What is likely to happen now? Much depends on Olmert’s management skills. The timing suits him well. Unlike Netanyahu, whose decisions are ever affected by the bug of ambition, Olmert has a laidback shrewdness deriving from long political experience. It was he, we should add, who first floated the idea of disengagement from Gaza in a now famous interview with Yediot Aharonot in 2003, where he stressed the demographic threat. Some claim it was he who persuaded Sharon on the matter. In either event, the closeness between the two grew apace, and Sharon marked Olmert as heir. The other members of Kadima have joined hands around him in order to prevent yet another political shake-up, and Olmert is emerging, in the media too, as the bearer of the Sharon consensus. He is also close with the military. By comparison, both Netanyahu and Amir Peretz of Labor are viewed by the public as extremists of the right and left respectively, unfit for the highest office.
Olmert does not enjoy the special standing that Sharon had as father of the settlements, and this lack will make it difficult for him to carry out further disengagements. Much depends on the number of mandates Kadima wins and the coalition he forms. He can depend, however, on three things. 1) There is the precedent of the successful disengagement. 2) The separation barrier, part of Sharon’s legacy, is intended to determine the future border – and a broad consensus supports it. 3) As Sharon’s heir, he can count on the support of Bush, whose term expires in 2008.
In addition, Olmert has certain distinct advantages over Sharon:
1) Sharon’s image is blemished by the memory of the methods he used in the early 1970’s to fight guerillas in Gaza. In 1982, under his responsibility, massacres occurred in Sabra and Shatila – two names that will always be linked with his own. Olmert is free of such stains. What is more, he has no historical commitment to the settlers, who regard Sharon as the Great Betrayer.
2) Olmert isn’t up to his neck in corruption scandals, as is Sharon.
3) Olmert’s position toward the Palestinians is somewhat more pragmatic than Sharon’s, who could not look them in the eyes. He may turn out to be more flexible toward PA President, Abu Mazen. Under him, Kadima will not remain the party of one man, but rather a political force that will play an important role in the foreseeable future.
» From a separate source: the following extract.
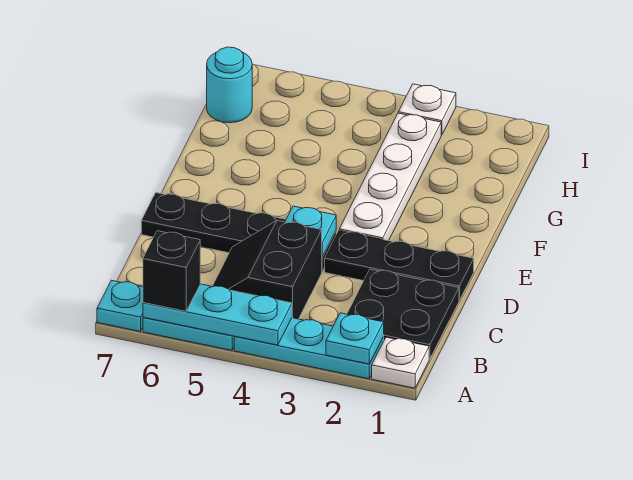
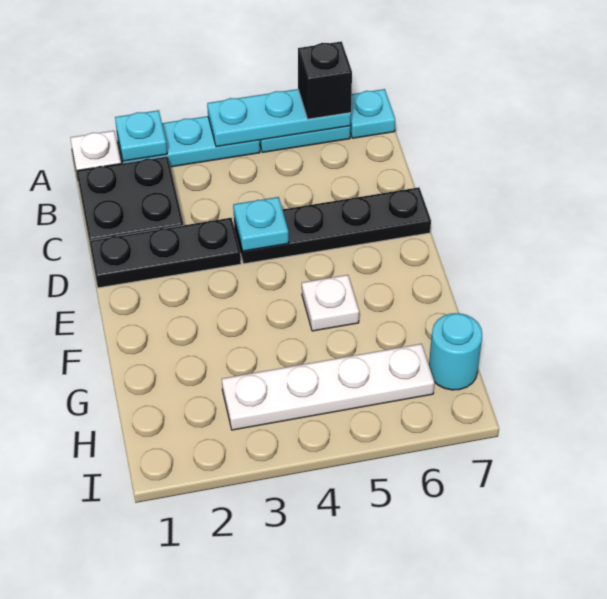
black 2x2 slope [212,220,322,319] -> none
white 1x4 plate [339,113,441,241] -> white 1x4 plate turned to [222,344,435,430]
white 1x1 plate [398,84,456,135] -> white 1x1 plate moved to [302,275,359,331]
Having said all that, however, we must remember that Israel’s stability, as it moves toward elections, is only skin-deep. Because the PA is so volatile, the flames on both sides may rise again at any moment. As long as the Israeli consensus is for unilateralism, the Palestinian response will also be unilateral. The test of Ehud Olmert, or of any Israeli leader who wants to achieve real peace, will lie in the ability to advance an agenda that can command a consensus on both sides.